The records: Begin

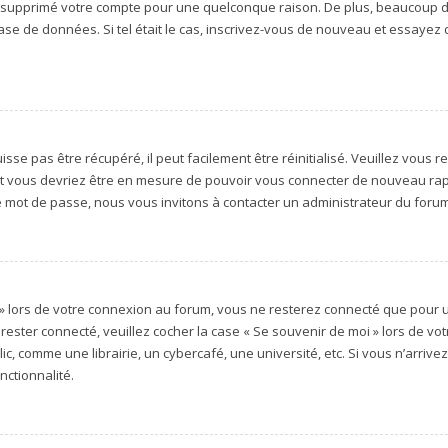
 ou supprimé votre compte pour une quelconque raison. De plus, beaucoup
ur base de données. Si tel était le cas, inscrivez-vous de nouveau et essaye
e pas être récupéré, il peut facilement être réinitialisé. Veuillez vous re
 et vous devriez être en mesure de pouvoir vous connecter de nouveau ra
e mot de passe, nous vous invitons à contacter un administrateur du forum
 » lors de votre connexion au forum, vous ne resterez connecté que pour u
ur rester connecté, veuillez cocher la case « Se souvenir de moi » lors de
, comme une librairie, un cybercafé, une université, etc. Si vous n’arrivez 
nctionnalité.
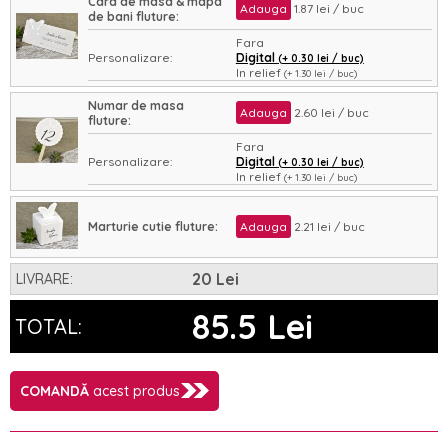
Card de masa & mapa
Adauga
1.87 lei / buc
de bani fluture:
Fara
Personalizare:
Digital
(+ 0.30 lei / buc)
In relief
(+ 1.30 lei / buc)
Asamblare:
Nu
Da
(+ 0.35 lei / buc)
Numar de masa
Adauga
2.60 lei / buc
fluture:
Fara
Personalizare:
Digital
(+ 0.30 lei / buc)
In relief
(+ 1.30 lei / buc)
Asamblare:
Nu
Da
(+ 0.35 lei / buc)
Marturie cutie fluture:
Adauga
2.21 lei / buc
20 Lei
LIVRARE:
85.5 Lei
TOTAL:
COMANDĂ
acest produs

The records: End

» **Task goal**:
Give the listing again word for word. Skip every image.

» **Solution**:
 ou supprimé votre compte pour une quelconque raison. De plus, beaucoup
ur base de données. Si tel était le cas, inscrivez-vous de nouveau et essaye
e pas être récupéré, il peut facilement être réinitialisé. Veuillez vous re
 et vous devriez être en mesure de pouvoir vous connecter de nouveau ra
e mot de passe, nous vous invitons à contacter un administrateur du forum
 » lors de votre connexion au forum, vous ne resterez connecté que pour u
ur rester connecté, veuillez cocher la case « Se souvenir de moi » lors de
, comme une librairie, un cybercafé, une université, etc. Si vous n’arrivez 
nctionnalité.
Card de masa & mapa
Adauga
1.87 lei / buc
de bani fluture:
Fara
Personalizare:
Digital
(+ 0.30 lei / buc)
In relief
(+ 1.30 lei / buc)
Asamblare:
Nu
Da
(+ 0.35 lei / buc)
Numar de masa
Adauga
2.60 lei / buc
fluture:
Fara
Personalizare:
Digital
(+ 0.30 lei / buc)
In relief
(+ 1.30 lei / buc)
Asamblare:
Nu
Da
(+ 0.35 lei / buc)
Marturie cutie fluture:
Adauga
2.21 lei / buc
20 Lei
LIVRARE:
85.5 Lei
TOTAL:
COMANDĂ
acest produs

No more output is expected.